Transcribe the line that contains "78: (374, 175, 0.33)" and every line after it to the end of the records, exactly and nothing else. Skip the pictures.
* * * *
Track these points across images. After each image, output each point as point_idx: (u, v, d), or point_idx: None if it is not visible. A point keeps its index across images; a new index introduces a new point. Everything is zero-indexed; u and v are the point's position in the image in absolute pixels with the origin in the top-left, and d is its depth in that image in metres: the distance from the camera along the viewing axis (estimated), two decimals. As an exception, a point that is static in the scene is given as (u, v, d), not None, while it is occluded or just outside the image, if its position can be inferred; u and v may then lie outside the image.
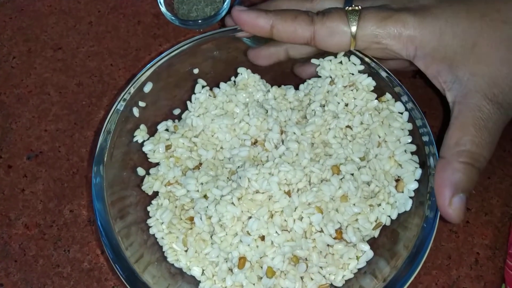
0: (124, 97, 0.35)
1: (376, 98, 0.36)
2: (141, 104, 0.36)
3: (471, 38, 0.31)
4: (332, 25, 0.33)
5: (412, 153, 0.34)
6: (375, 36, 0.32)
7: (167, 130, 0.39)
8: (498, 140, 0.32)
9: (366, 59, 0.36)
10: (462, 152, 0.30)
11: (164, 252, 0.35)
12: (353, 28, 0.33)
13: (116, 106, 0.35)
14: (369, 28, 0.32)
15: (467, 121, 0.30)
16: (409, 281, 0.30)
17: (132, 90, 0.35)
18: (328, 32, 0.33)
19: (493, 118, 0.30)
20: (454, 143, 0.30)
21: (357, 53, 0.36)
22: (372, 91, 0.36)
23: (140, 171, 0.37)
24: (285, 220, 0.33)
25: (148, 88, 0.36)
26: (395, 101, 0.36)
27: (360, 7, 0.33)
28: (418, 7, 0.32)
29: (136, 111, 0.36)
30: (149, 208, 0.36)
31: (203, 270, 0.34)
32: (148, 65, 0.36)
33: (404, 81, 0.45)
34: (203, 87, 0.39)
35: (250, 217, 0.33)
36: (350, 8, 0.33)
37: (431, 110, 0.45)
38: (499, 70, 0.30)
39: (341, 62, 0.37)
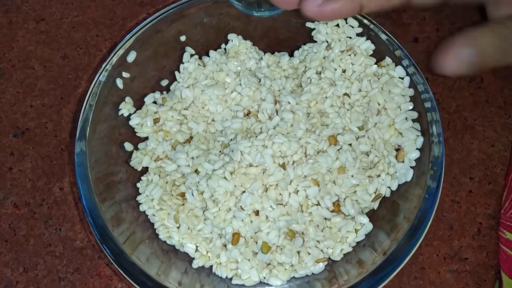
0: (106, 67, 0.33)
1: (376, 63, 0.35)
2: (125, 74, 0.35)
3: None
4: None
5: (414, 120, 0.33)
6: None
7: (155, 102, 0.37)
8: None
9: (365, 21, 0.34)
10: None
11: (155, 229, 0.34)
12: None
13: (98, 77, 0.33)
14: None
15: None
16: (411, 254, 0.29)
17: (114, 59, 0.33)
18: None
19: None
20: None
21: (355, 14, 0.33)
22: (371, 55, 0.35)
23: (128, 146, 0.36)
24: (280, 194, 0.32)
25: (131, 57, 0.34)
26: (396, 65, 0.34)
27: None
28: None
29: (120, 83, 0.34)
30: (138, 185, 0.35)
31: (196, 247, 0.34)
32: (131, 33, 0.34)
33: (406, 45, 0.43)
34: (191, 55, 0.37)
35: (243, 192, 0.32)
36: None
37: (433, 76, 0.43)
38: None
39: (337, 25, 0.35)
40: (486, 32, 0.26)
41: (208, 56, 0.38)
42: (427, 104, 0.31)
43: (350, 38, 0.35)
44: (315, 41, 0.36)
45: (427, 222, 0.28)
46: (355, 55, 0.35)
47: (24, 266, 0.38)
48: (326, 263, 0.32)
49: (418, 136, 0.32)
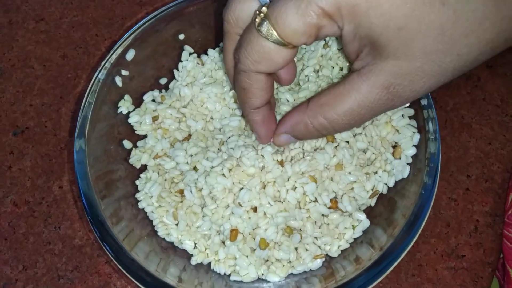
0: (105, 65, 0.33)
1: (372, 61, 0.34)
2: (124, 73, 0.35)
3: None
4: None
5: (410, 117, 0.33)
6: None
7: (153, 100, 0.37)
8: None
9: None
10: (323, 117, 0.27)
11: (154, 226, 0.34)
12: None
13: (97, 75, 0.33)
14: None
15: (352, 94, 0.26)
16: (407, 249, 0.29)
17: (113, 58, 0.33)
18: None
19: (379, 106, 0.26)
20: (324, 104, 0.27)
21: None
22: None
23: (127, 144, 0.36)
24: (278, 191, 0.32)
25: (130, 55, 0.34)
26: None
27: None
28: None
29: (119, 80, 0.35)
30: (137, 182, 0.35)
31: (195, 244, 0.34)
32: (130, 31, 0.34)
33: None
34: (190, 54, 0.38)
35: (241, 188, 0.32)
36: None
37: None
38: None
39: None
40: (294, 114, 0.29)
41: (207, 54, 0.38)
42: (424, 101, 0.32)
43: (347, 36, 0.35)
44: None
45: (423, 218, 0.29)
46: (352, 53, 0.35)
47: (23, 264, 0.38)
48: (323, 259, 0.32)
49: (415, 133, 0.32)
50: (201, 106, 0.37)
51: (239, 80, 0.28)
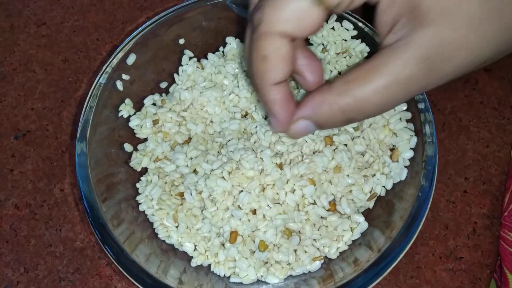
0: (107, 69, 0.34)
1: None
2: (125, 77, 0.35)
3: None
4: None
5: (407, 121, 0.33)
6: None
7: (154, 104, 0.37)
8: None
9: (360, 24, 0.34)
10: (350, 95, 0.23)
11: (155, 228, 0.35)
12: None
13: (99, 80, 0.33)
14: None
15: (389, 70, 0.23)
16: (404, 251, 0.29)
17: (114, 62, 0.34)
18: None
19: (414, 83, 0.23)
20: (353, 80, 0.23)
21: (350, 17, 0.34)
22: (366, 57, 0.35)
23: (128, 147, 0.36)
24: (277, 193, 0.32)
25: (131, 60, 0.35)
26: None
27: None
28: None
29: (119, 84, 0.35)
30: (138, 185, 0.36)
31: (195, 246, 0.34)
32: (131, 36, 0.34)
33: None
34: (190, 58, 0.38)
35: (241, 191, 0.32)
36: None
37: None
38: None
39: (333, 28, 0.35)
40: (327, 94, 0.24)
41: (207, 58, 0.38)
42: (421, 105, 0.32)
43: (345, 40, 0.35)
44: (311, 44, 0.37)
45: (420, 219, 0.29)
46: (350, 57, 0.35)
47: (25, 266, 0.38)
48: (322, 261, 0.32)
49: (412, 136, 0.33)
50: (201, 109, 0.37)
51: (258, 48, 0.24)
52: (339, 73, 0.36)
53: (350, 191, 0.33)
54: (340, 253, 0.33)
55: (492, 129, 0.42)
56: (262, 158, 0.32)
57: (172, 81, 0.39)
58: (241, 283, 0.33)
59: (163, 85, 0.39)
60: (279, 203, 0.32)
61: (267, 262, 0.33)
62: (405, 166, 0.33)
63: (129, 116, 0.36)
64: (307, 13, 0.22)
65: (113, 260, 0.30)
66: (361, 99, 0.23)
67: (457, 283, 0.36)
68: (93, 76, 0.45)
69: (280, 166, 0.33)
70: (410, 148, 0.33)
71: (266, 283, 0.32)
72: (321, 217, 0.32)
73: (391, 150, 0.33)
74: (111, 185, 0.34)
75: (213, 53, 0.39)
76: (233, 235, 0.32)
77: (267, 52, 0.24)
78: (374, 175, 0.33)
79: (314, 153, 0.33)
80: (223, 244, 0.33)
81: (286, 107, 0.26)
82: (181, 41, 0.38)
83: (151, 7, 0.48)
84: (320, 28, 0.24)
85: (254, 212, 0.32)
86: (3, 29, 0.47)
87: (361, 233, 0.33)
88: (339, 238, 0.33)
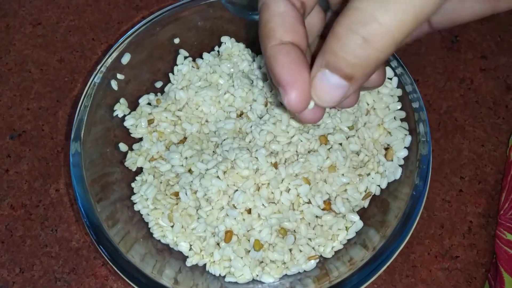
0: (101, 69, 0.34)
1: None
2: (120, 76, 0.35)
3: None
4: None
5: (402, 120, 0.33)
6: None
7: (149, 104, 0.37)
8: None
9: None
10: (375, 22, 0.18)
11: (150, 228, 0.34)
12: None
13: (93, 79, 0.33)
14: None
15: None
16: (399, 250, 0.29)
17: (109, 61, 0.34)
18: None
19: None
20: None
21: None
22: None
23: (123, 147, 0.36)
24: (272, 192, 0.32)
25: (126, 59, 0.35)
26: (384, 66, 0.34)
27: None
28: None
29: (114, 84, 0.35)
30: (133, 185, 0.36)
31: (190, 245, 0.34)
32: (125, 35, 0.34)
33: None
34: (185, 58, 0.38)
35: (236, 190, 0.32)
36: None
37: (424, 78, 0.44)
38: None
39: (328, 28, 0.35)
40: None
41: (202, 58, 0.38)
42: (415, 104, 0.32)
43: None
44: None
45: (414, 218, 0.29)
46: None
47: (20, 266, 0.38)
48: (317, 260, 0.32)
49: (406, 135, 0.33)
50: (196, 109, 0.37)
51: (263, 9, 0.22)
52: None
53: (345, 190, 0.33)
54: (335, 252, 0.33)
55: (488, 128, 0.42)
56: (257, 158, 0.32)
57: (167, 81, 0.39)
58: (236, 283, 0.33)
59: (158, 84, 0.39)
60: (274, 203, 0.32)
61: (262, 262, 0.33)
62: (400, 165, 0.33)
63: (124, 115, 0.36)
64: None
65: (108, 261, 0.30)
66: (385, 24, 0.18)
67: (452, 282, 0.37)
68: (89, 75, 0.45)
69: (275, 165, 0.33)
70: (405, 147, 0.33)
71: (261, 282, 0.32)
72: (316, 216, 0.32)
73: (386, 149, 0.33)
74: (106, 185, 0.34)
75: (208, 52, 0.39)
76: (228, 234, 0.32)
77: (271, 13, 0.21)
78: (369, 174, 0.33)
79: (309, 152, 0.33)
80: (218, 244, 0.33)
81: (292, 68, 0.21)
82: (176, 40, 0.38)
83: (146, 6, 0.48)
84: None
85: (249, 211, 0.32)
86: (-1, 29, 0.47)
87: (356, 232, 0.33)
88: (334, 237, 0.33)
* * * *
_RESULT OF THIS EXERCISE_.
78: (374, 175, 0.33)
79: (314, 153, 0.33)
80: (223, 244, 0.33)
81: (286, 107, 0.26)
82: (181, 41, 0.38)
83: (151, 7, 0.48)
84: (320, 28, 0.24)
85: (254, 212, 0.32)
86: (3, 29, 0.47)
87: (361, 233, 0.33)
88: (339, 238, 0.33)
0: (101, 69, 0.34)
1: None
2: (120, 76, 0.35)
3: None
4: None
5: (402, 120, 0.33)
6: None
7: (149, 104, 0.37)
8: None
9: None
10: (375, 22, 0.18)
11: (150, 228, 0.34)
12: None
13: (93, 79, 0.33)
14: None
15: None
16: (399, 250, 0.29)
17: (109, 61, 0.34)
18: None
19: None
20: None
21: None
22: None
23: (123, 147, 0.36)
24: (272, 192, 0.32)
25: (126, 59, 0.35)
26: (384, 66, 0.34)
27: None
28: None
29: (114, 84, 0.35)
30: (133, 185, 0.36)
31: (190, 245, 0.34)
32: (125, 35, 0.34)
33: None
34: (185, 58, 0.38)
35: (236, 190, 0.32)
36: None
37: (424, 78, 0.44)
38: None
39: (328, 28, 0.35)
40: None
41: (202, 58, 0.38)
42: (415, 104, 0.32)
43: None
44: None
45: (414, 218, 0.29)
46: None
47: (20, 266, 0.38)
48: (317, 260, 0.32)
49: (406, 135, 0.33)
50: (196, 109, 0.37)
51: (263, 9, 0.22)
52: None
53: (345, 190, 0.33)
54: (335, 252, 0.33)
55: (488, 128, 0.42)
56: (257, 158, 0.32)
57: (167, 81, 0.39)
58: (236, 283, 0.33)
59: (158, 84, 0.39)
60: (274, 203, 0.32)
61: (262, 262, 0.33)
62: (400, 165, 0.33)
63: (124, 115, 0.36)
64: None
65: (108, 261, 0.30)
66: (385, 24, 0.18)
67: (452, 282, 0.37)
68: (89, 75, 0.45)
69: (275, 165, 0.33)
70: (405, 147, 0.33)
71: (261, 282, 0.32)
72: (316, 216, 0.32)
73: (386, 149, 0.33)
74: (106, 185, 0.34)
75: (208, 52, 0.39)
76: (228, 234, 0.32)
77: (271, 13, 0.21)
78: (369, 174, 0.33)
79: (309, 152, 0.33)
80: (218, 244, 0.33)
81: (292, 68, 0.21)
82: (176, 40, 0.38)
83: (146, 6, 0.48)
84: None
85: (249, 211, 0.32)
86: (-1, 29, 0.47)
87: (356, 232, 0.33)
88: (334, 237, 0.33)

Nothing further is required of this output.